Using LLM tools to assist incident retrospectives
How we use LLM-based tools to help with retrospectives—clustering themes, drafting sections—while keeping humans in charge of conclusions.
Running good incident retrospectives is work.
For complex incidents, we may have:
- long chat threads
- multiple dashboards and screenshots
- several partial narratives from different teams
Our goal in a retro is to:
- understand what happened
- agree on what we learned
- identify changes we want to make
We experimented with using internal LLM tools to help with some of the mechanics, without outsourcing judgment.
Constraints
- Incident participants must feel safe; we don’t want tools that sound like they are grading people.
- We redact or summarize sensitive data before sending anything to a model.
- Humans own the final retro document and action items.
What we changed
1. Use tools to cluster themes, not blame
We feed sanitized incident artifacts into an internal tool that can:
- cluster related comments or observations
- highlight repeated patterns (e.g., "missing owner", "confusing alert")

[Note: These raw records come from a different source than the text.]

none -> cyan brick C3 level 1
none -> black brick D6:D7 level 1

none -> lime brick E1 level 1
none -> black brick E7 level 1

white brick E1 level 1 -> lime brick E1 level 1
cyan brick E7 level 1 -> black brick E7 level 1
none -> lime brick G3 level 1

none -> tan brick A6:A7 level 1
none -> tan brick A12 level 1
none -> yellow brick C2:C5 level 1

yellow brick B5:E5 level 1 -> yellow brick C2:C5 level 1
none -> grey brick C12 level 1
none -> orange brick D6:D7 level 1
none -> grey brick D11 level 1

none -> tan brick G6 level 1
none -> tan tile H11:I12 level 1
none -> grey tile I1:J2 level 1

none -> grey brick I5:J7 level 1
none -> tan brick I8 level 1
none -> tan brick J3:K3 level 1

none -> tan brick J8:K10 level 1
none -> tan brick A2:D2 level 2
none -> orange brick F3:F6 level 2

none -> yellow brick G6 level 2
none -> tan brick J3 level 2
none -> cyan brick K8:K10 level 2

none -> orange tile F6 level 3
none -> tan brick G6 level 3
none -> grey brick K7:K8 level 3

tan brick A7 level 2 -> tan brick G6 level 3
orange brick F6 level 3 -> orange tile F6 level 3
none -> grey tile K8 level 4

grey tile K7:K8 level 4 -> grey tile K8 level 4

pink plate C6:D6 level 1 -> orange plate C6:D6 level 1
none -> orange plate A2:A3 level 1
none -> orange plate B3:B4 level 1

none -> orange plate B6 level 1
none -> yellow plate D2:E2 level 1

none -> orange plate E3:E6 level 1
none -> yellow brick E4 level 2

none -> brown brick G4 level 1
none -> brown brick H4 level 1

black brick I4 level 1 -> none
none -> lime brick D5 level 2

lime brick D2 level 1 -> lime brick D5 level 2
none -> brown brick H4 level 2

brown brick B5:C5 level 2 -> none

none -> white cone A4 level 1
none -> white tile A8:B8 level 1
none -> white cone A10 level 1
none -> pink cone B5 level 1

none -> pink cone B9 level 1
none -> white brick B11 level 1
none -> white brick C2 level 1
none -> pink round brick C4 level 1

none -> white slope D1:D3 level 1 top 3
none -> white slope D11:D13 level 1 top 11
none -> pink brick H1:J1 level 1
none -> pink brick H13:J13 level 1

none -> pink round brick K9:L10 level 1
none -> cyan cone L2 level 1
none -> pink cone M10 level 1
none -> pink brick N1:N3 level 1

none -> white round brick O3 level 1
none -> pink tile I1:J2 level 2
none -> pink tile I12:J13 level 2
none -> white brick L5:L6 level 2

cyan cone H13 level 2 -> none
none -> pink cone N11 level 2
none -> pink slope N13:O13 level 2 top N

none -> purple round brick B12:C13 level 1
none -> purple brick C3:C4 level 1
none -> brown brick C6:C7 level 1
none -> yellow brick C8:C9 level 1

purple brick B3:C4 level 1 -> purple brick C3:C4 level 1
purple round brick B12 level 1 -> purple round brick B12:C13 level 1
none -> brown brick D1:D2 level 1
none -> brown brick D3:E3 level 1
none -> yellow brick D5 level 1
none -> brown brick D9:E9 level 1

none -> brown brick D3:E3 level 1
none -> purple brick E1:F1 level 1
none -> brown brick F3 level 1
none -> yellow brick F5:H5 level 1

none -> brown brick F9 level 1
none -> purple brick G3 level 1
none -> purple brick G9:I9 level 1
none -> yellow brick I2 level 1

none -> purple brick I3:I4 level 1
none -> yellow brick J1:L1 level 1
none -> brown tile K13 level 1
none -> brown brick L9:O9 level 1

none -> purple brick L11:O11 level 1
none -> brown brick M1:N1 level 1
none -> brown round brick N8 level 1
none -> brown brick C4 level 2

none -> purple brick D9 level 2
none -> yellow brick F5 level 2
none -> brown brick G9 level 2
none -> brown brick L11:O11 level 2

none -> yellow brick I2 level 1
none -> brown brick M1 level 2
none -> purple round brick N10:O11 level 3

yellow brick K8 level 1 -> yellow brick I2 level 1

We explicitly do not ask for:
- "root cause" statements
- judgments about individuals or teams
The output is a set of suggested themes, which facilitators can accept, merge, or ignore.
2. Draft structure, not conclusions
We ask tools to propose:
- a candidate outline for the retro doc (sections, headings)
- bullet-point summaries of events we already agree on
Facilitators then:
- edit for accuracy and nuance
- fill in analysis and conclusions
This reduces the time spent retyping known facts, leaving more time for discussion.
3. Keep action-item generation human-led
We avoid asking tools to "suggest fixes."
Instead, we:
- use clustered themes as prompts in the meeting ("we saw several mentions of X")
- let participants propose and debate actions
This keeps ownership of work with the people who will do it.
4. Be transparent about usage
We are explicit in retro invites and docs about:
- which tools we’re using
- what inputs they see
- what outputs they produce
Participants can opt out of having certain parts of conversations used as inputs.
Results / Measurements
We look for:
- whether retros happen more reliably for significant incidents
- whether participants feel they have more time for discussion
- whether themes feel more consistent across incidents
Early feedback:
- facilitators appreciated help with organizing raw material
- participants valued seeing patterns highlighted across incidents
- some skepticism remained, which we treat as healthy pressure to keep tools scoped
Takeaways
- LLM tools can help with the mechanics of retrospectives—clustering and drafting—but should not drive conclusions.
- Being transparent about what tools do and don’t do helps maintain trust.
- Keeping action items and analysis human-led keeps ownership where it belongs.